## TEXTE SOURCE
--*--

Description:Cycle de séminaires 2024-2025 du TRACT (Sorbonne-Nouvelle) :
« Traduction et surréalisme »
À une époque marquée par une succession de crises sanitaires et environnementales, la remontée des autoritarismes et les affres de guerres d’agression, le surréalisme, par sa valorisation de l’imagination, sa portée libératrice et sa foi en l’humain, s’affirme encore comme un courant productif de réflexion et de création artistique. Le centenaire des textes clés du mouvement, dont Les champs magnétiques (1919) et le Manifeste du surréalisme (1924), a donné un nouvel élan aux publications (rééditions, correspondances, exégèses, biographies) sur ce mouvement complexe qui a profondément marqué notre façon de conceptualiser les arts en bousculant les frontières entre les différentes formes de création textuelle, visuelle, dramatique, musicale et cinématographique. Curieusement, en dépit de sa grande pertinence pour une réflexion sur les assises de la théorie et de la pratique de la traduction, les enjeux traductologiques du surréalisme restent encore un champ de recherche à défricher. Une recherche par mot clé (« surrealism » et « surréalisme ») dans la bibliographie John Benjamins en traductologie, une base de données spécialisées de quelques 40,000 entrées, ne donne que seize références, toutes langues confondues, depuis 1999. Ce cycle de séminaires du TRACT autour du thème « Traduction et surréalisme » répond à l’intérêt de combler cette lacune. Une réflexion sur la traduction et le surréalisme, par la multiplicité des formes de création surréaliste, ouvre la voie à de nouvelles synergies entre la traductologie et d’autres disciplines (histoire de l’art, musicologie, philosophie), tout en permettant de souligner l’immense rayonnement international du surréalisme français.

--*--

## LA CONSIGNE
Relevez toutes les formes de création dont le surréalisme a bousculé les frontières selon le texte source.

## DONNÉES BRUTES
--*--

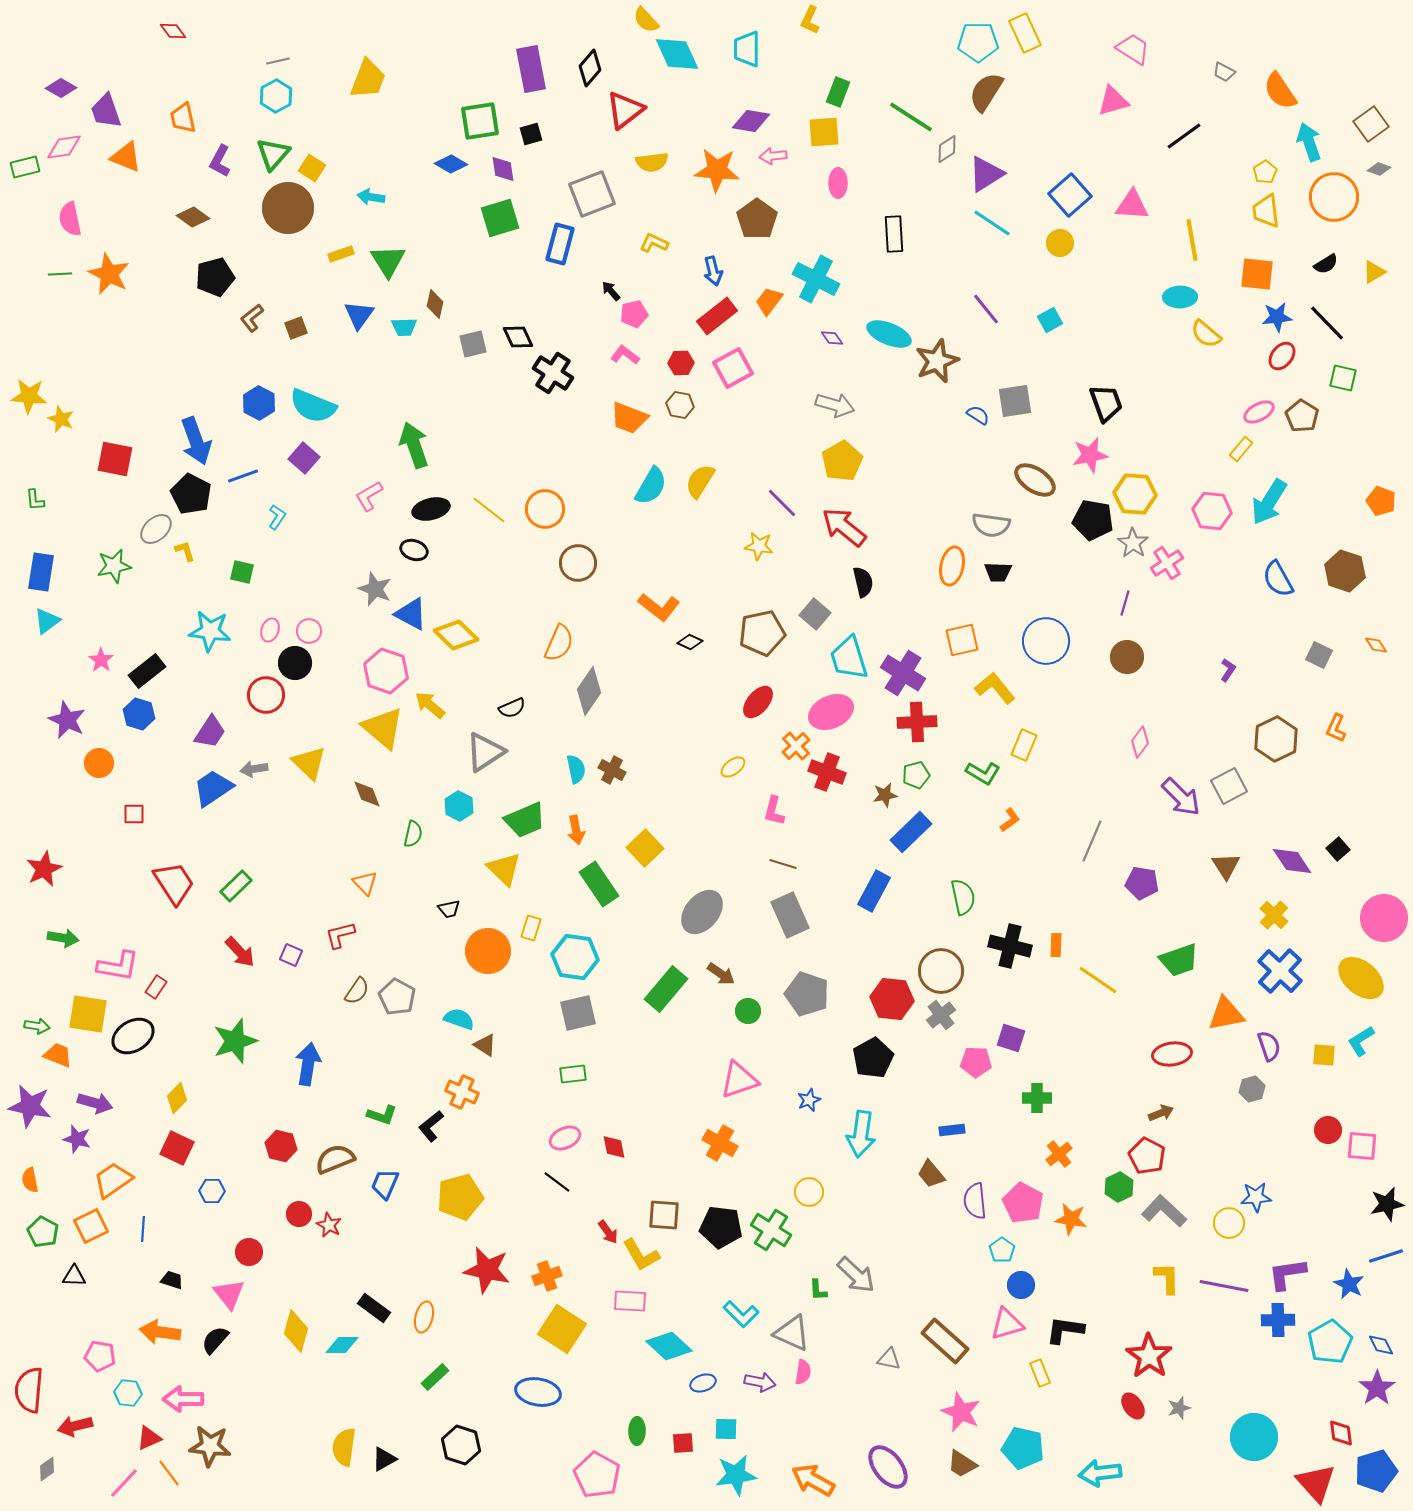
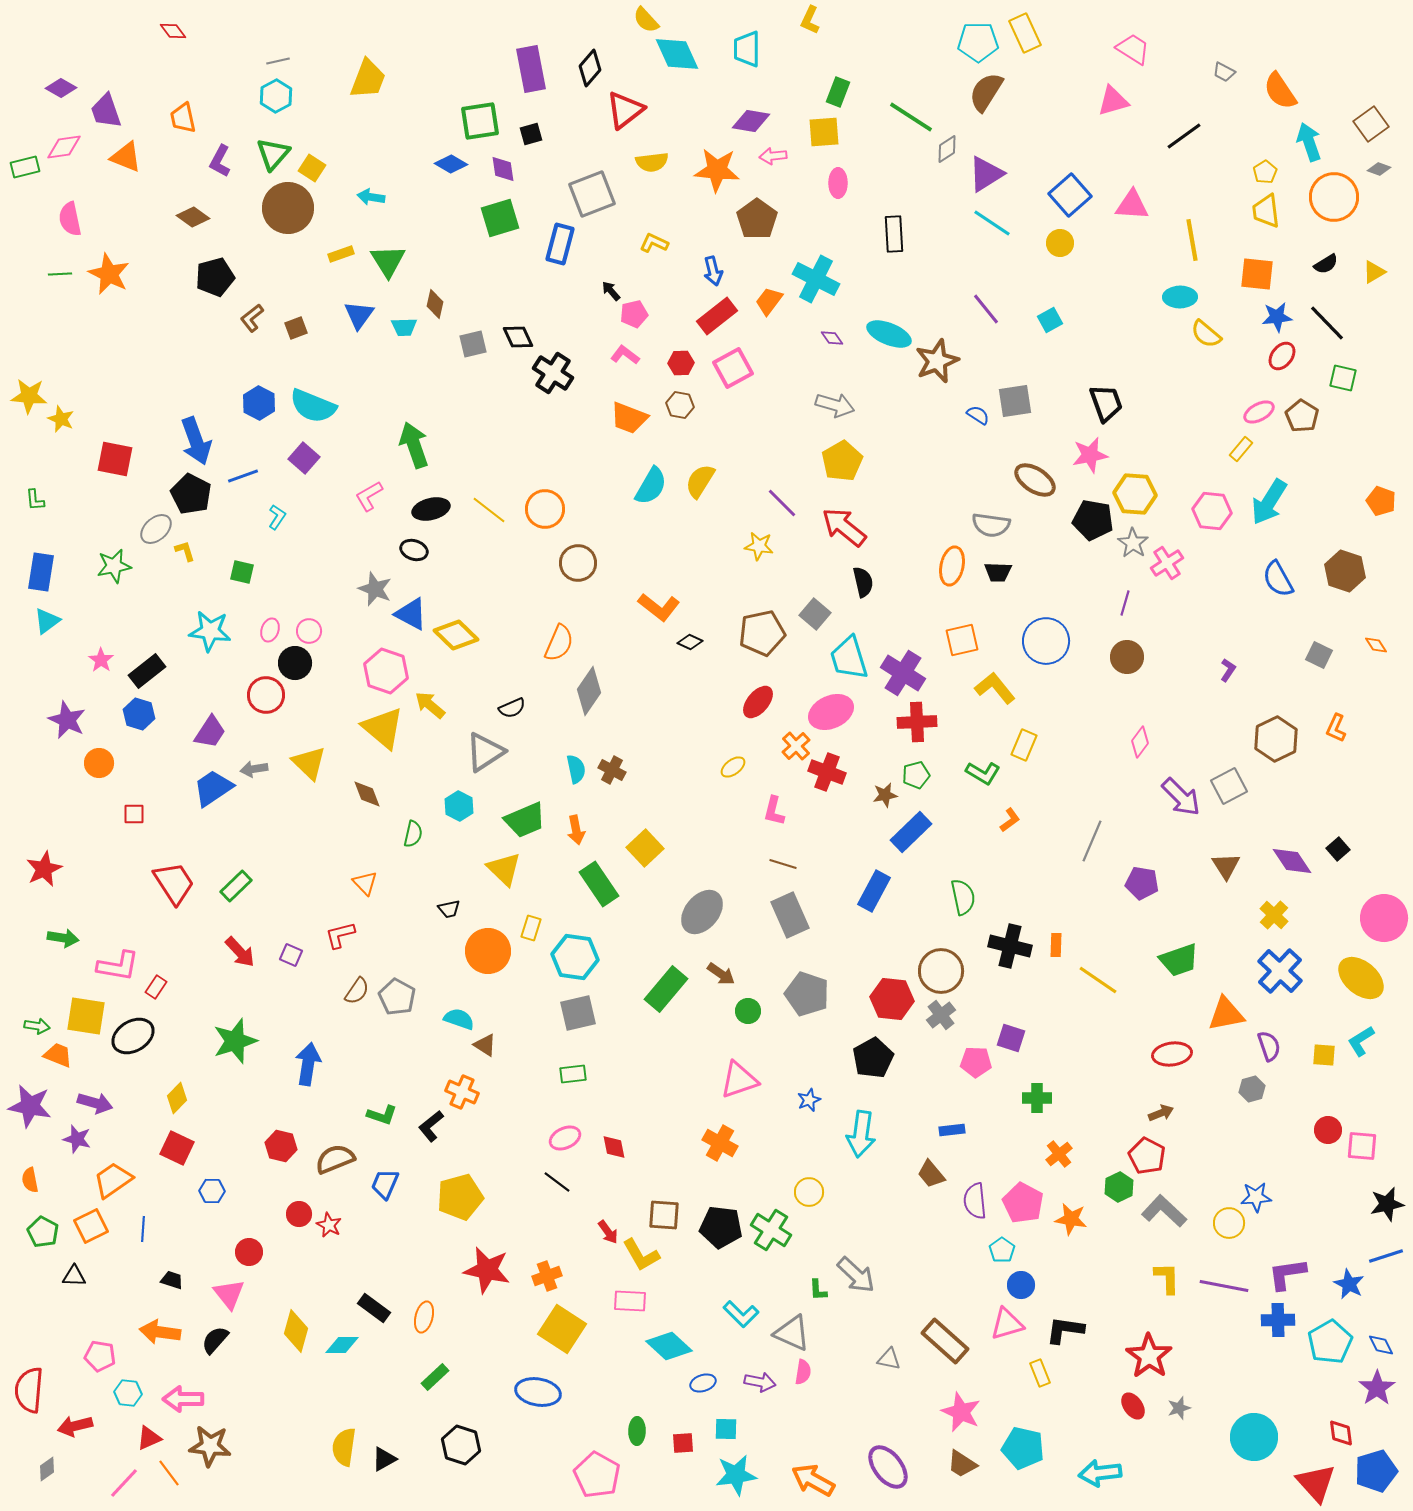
yellow square at (88, 1014): moved 2 px left, 2 px down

--*--

## RÉSULTAT DE LA TÂCHE
textuelle, visuelle, dramatique, musicale, cinématographique